Идея «Траурной ночи» проста: герои только вернулись домой с похорон отца. И тут-то и начинается самое тяжелое. Этот спектакль — это их семейная похоронная месса, они проходят разные стадии принятия смерти. Конечно, это похоже на церковную службу.

— Драматургически она точно укладывается в пять стадий горя — отрицание, гнев, торг, депрессия, принятие. У вас сцены практически идеально ложатся в эту схему.

— Конечно! Мы тоже про это думали. Это один из способов описать, что чувствует человек в трудную минуту. И эти чувства нас всех объединяют,
даже если мы не говорим на одном языке и не принадлежим к одной религии.
Музыка Баха может тронуть любого. Она такая чистая и вроде бы понятная и при этом так сложно устроена! У нее внутренности как у тончайшего научного механизма, в каком-то смысле она богаче жизни. Но совершенно не обязательно понимать, как она работает, — хотя если понимаешь, если видишь эти баховские шестеренки, то это прям ух что такое. Она воздействует и без этого, очень просто и прямо. Этим Бах отличается от Генделя, например: внутри генделевской музыки, если вглядеться, пустота, просто ничего нет. Хотя она тоже может трогать, конечно.

— Поклонники Генделя вас распнут.

— Но это же правда! Я ничего не имею против Генделя, но его сила — в певцах. В человеческом голосе. Важно, кто его поет и как, и да, при правильном стечении обстоятельств он тоже может сбить с ног. Но это все внешнее. А в Бахе важно не это. Его тоже надо петь правильно, но у него все самое главное — внутри музыки.

— А как вы вообще стали таким увлеченным поклонником Баха? Ведь считается, что французы Баха не очень.

— Ох, не то слово. Когда мы начинали с моим ансамблем записывать Баха, мы искали рекорд-лейбл. И все мне говорили ровно одно и то же: какие мессы Баха? Ты француз! Французы не умеют играть Баха. Немцы — да. Голландцы, бельгийцы. Ну и, понятно, англичане, Гардинер. Оставьте это дело людям, которые в этом понимают. Но я хотел записывать Баха, что в этом такого?! Окей, пусть я буду исключением, вы хоть послушайте сперва!

Вы правы, Франция — это не страна Баха. Даже десять лет назад его у нас очень мало играли и записывали. Но это меняется на глазах. Его исполняют все чаще, и страсти, и кантаты играют и в Париже, и по всей стране. И видно, как французы начинают его ценить. И это классно. Ведь, чтобы разобраться в Бахе, жизни не хватит, это такой богатый композитор.

Тем более что есть столько разных способов его исполнять, за последние тридцать лет сложились целые школы — немецкая, бельгийская, английская.
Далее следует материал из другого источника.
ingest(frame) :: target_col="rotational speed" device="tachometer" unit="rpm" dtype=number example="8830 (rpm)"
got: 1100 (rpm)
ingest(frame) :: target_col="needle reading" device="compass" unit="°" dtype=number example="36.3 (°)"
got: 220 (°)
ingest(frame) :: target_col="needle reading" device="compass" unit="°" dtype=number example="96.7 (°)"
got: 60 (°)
Часто его играют очень отстраненно, с таким подчеркнуто холодным уважением. Мол, это такая великая музыка, что давайте просто аккуратно сыграем то, что написано в нотах, этого достаточно. Не дай Бог добавить к ней что-то личное. И наоборот — многие открыли драму в Бахе. Тот же Гардинер использовал невероятно драматические эффекты, у него очень личный Бах получался.

— Не говоря уж о Гленне Гульде.

— Который вообще стоит особняком. И лично для меня был невероятно важен — как пример того, как можно присвоить эту музыку, сделать ее своей.
Мне-то как раз кажется, что Бах совершенно не требует дистанции. Он требует внимания, щедрости и всего тебя, на двести процентов.
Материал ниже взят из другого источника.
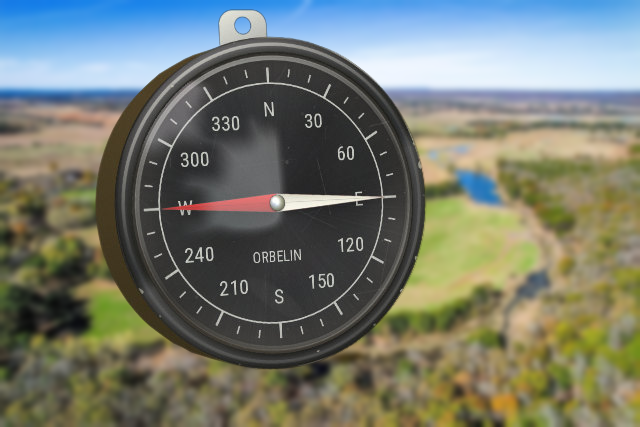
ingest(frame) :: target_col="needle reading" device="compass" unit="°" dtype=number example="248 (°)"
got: 270 (°)
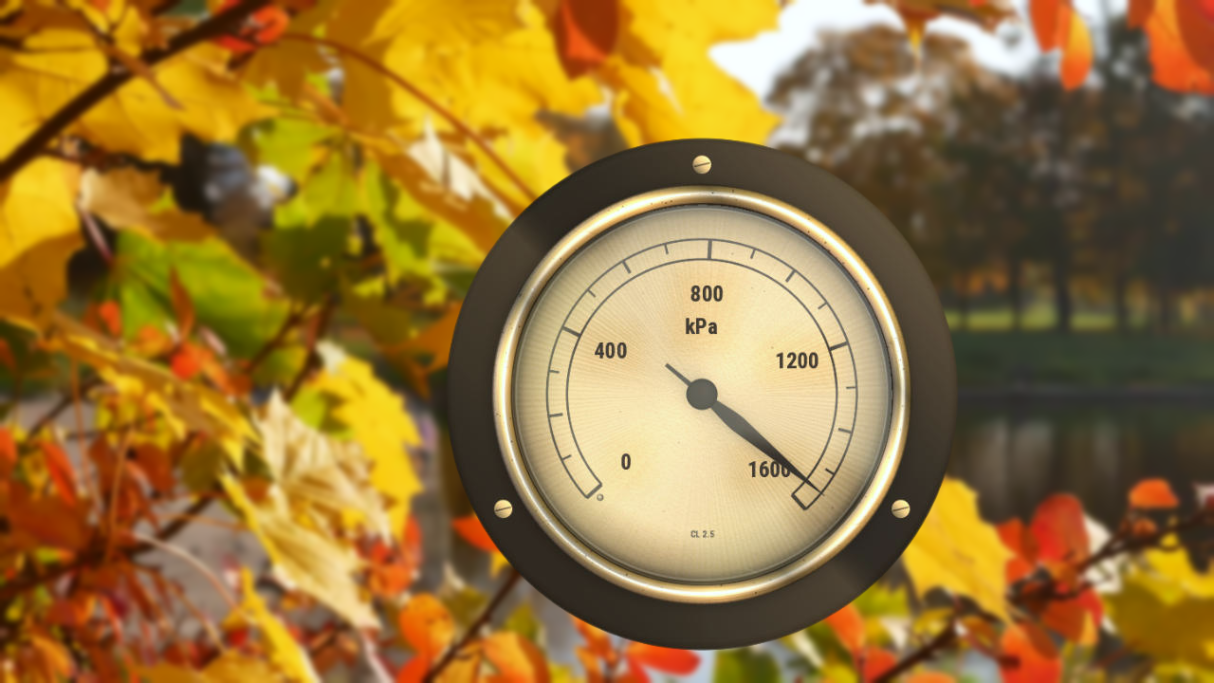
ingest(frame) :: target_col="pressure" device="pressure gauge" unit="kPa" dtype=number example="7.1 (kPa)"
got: 1550 (kPa)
— Вы играете не только Баха, но и Рамо, много барочной музыки, романтиков. Куда движется движение аутентистов, должно ли оно стать более радикальным, чтобы выжить?
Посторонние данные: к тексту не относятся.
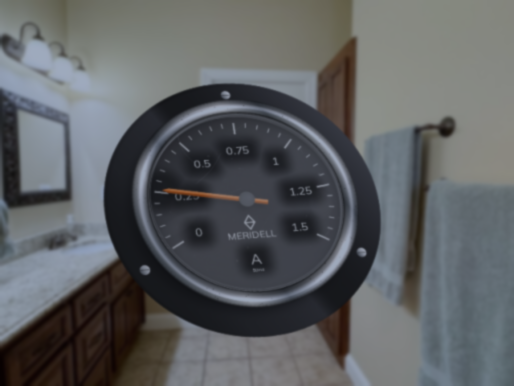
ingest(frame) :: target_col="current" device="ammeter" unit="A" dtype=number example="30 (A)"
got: 0.25 (A)
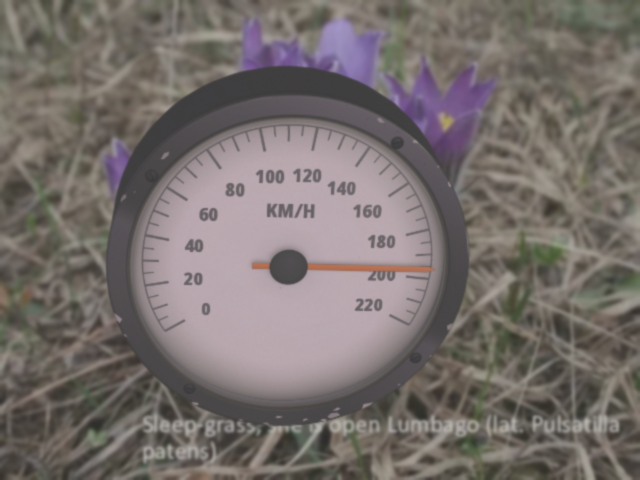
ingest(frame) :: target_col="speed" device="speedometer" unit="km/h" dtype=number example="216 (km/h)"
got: 195 (km/h)
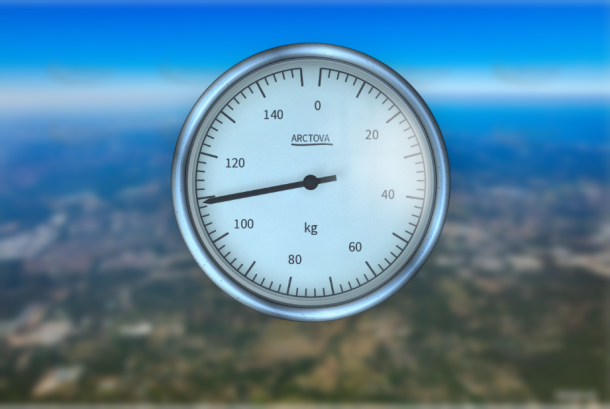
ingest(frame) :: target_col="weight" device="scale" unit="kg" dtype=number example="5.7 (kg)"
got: 109 (kg)
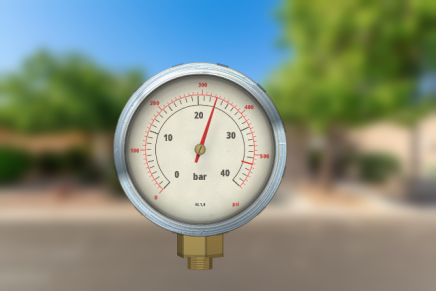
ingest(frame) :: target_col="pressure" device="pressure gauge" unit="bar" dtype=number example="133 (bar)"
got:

— Семь лет назад мы стали играть Брамса, Шуберта, Шумана. Мне стало интересно исследовать не столько конкретную эпоху, сколько связи между ними. Ужасно увлекательно играть в понедельник баховские «Страсти по Матфею», а во вторник — «Реквием» Брамса. Между ними гораздо больше общего, чем между баховскими страстями и «Орфеем» Монтеверди.

Про движение аутентистов важно понять одно: этим больше никого не удивить. Ничего в этом такого нет. Ну старинные инструменты, и что? Повсюду в Европе на них играют, может, в России этого чуть меньше, но и у вас есть MusicAeterna и много кто еще. Это большой, давно сформировавшийся рынок, со своими правилами и законами. В свое время Арнонкур боролся против традиции. Он был уверен, что многие композиторы, тот же Моцарт, хотели сказать что-то совсем другое. Что играть их нужно иначе. И эта сила сопротивления дала ему возможность совершить революцию.

Но все это кончилось! Все теперь так играют. Это мы теперь — традиция. Мы больше не бунтари, не революционеры, не надо себя обманывать. И это очень опасная ситуация. Потому что можно так и играть дальше, не задавать себе никаких вопросов, и лет через десять-двадцать мы просто умрем. Как умирает любая традиция. Нас просто сметут.

Или нам надо пытаться переизобрести себя. Искать какие-то новые пути. Перетрясать репертуар, искать забытые вещи, придумывать коллаборации с разными видами искусств. Нам нужно понять, как оставаться в контакте с миром вокруг. Это серьезный вызов, вообще-то. Мы стоим на плечах гигантов — Леонхарда, Арнонкура, Херревеге, Гардинера, — но что нам делать с этим наследием?

Так что нам нужны разные подходы. И радикальные в том числе, как у того же Курентзиса. Он сумасшедший, но я его очень люблю. При этом одних интерпретаций, сколько угодно неожиданных, тоже недостаточно.

Скажем, через год мы снимаем «Волшебную флейту» для Oculus Rift. Мы делаем проект с циркачами. Мы заказываем современным композиторам новые вещи для старинных инструментов. Чтобы они придумывали, как использовать тембры корнетто, гобоя да качча, виолы да гамба для модернистских сочинений.

В общем, мне кажется, что самое интересное — это окраска музыки, поиски в области тембра. В раннем барокко, в позднем ренессансе совершенно невероятные вещи можно раскопать. Магия звука — это то, ради чего всем этим стоит заниматься. Причем это не только старинной музыки касается, Стравинского точно так же надо играть.

— Что вам важнее — в точности понять, что хотел сказать композитор, или высказаться самому, используя его музыку?

— Живущий сейчас композитор?

— Любой. Тот же Стравинский оставил нам много соображений о том, как надо играть его вещи.

— На эту дискуссию нам нужно примерно пару часов. Где проходит эта граница? Сложно отделить, где кончается твоя интерпретация и начинаешься ты сам. К тому же мы чаще всего играем сочинения таких композиторов, про которые нам мало что известно, даже о самих композиторах мы нередко ничего не знаем. Мы сделали с «Пигмалионом» оперу «Орфей» [барочного композитора] Луиджи Росси. Это абсолютный шедевр, но только я выкинул пол-оперы. И, честно говоря, думаю, что автор был бы не против.

Я думаю, что самое важное — это явственно проявить силу музыки, которую вы играете. И результат важнее, чем что бы то ни было. Важнее вас, меня. И даже самого композитора.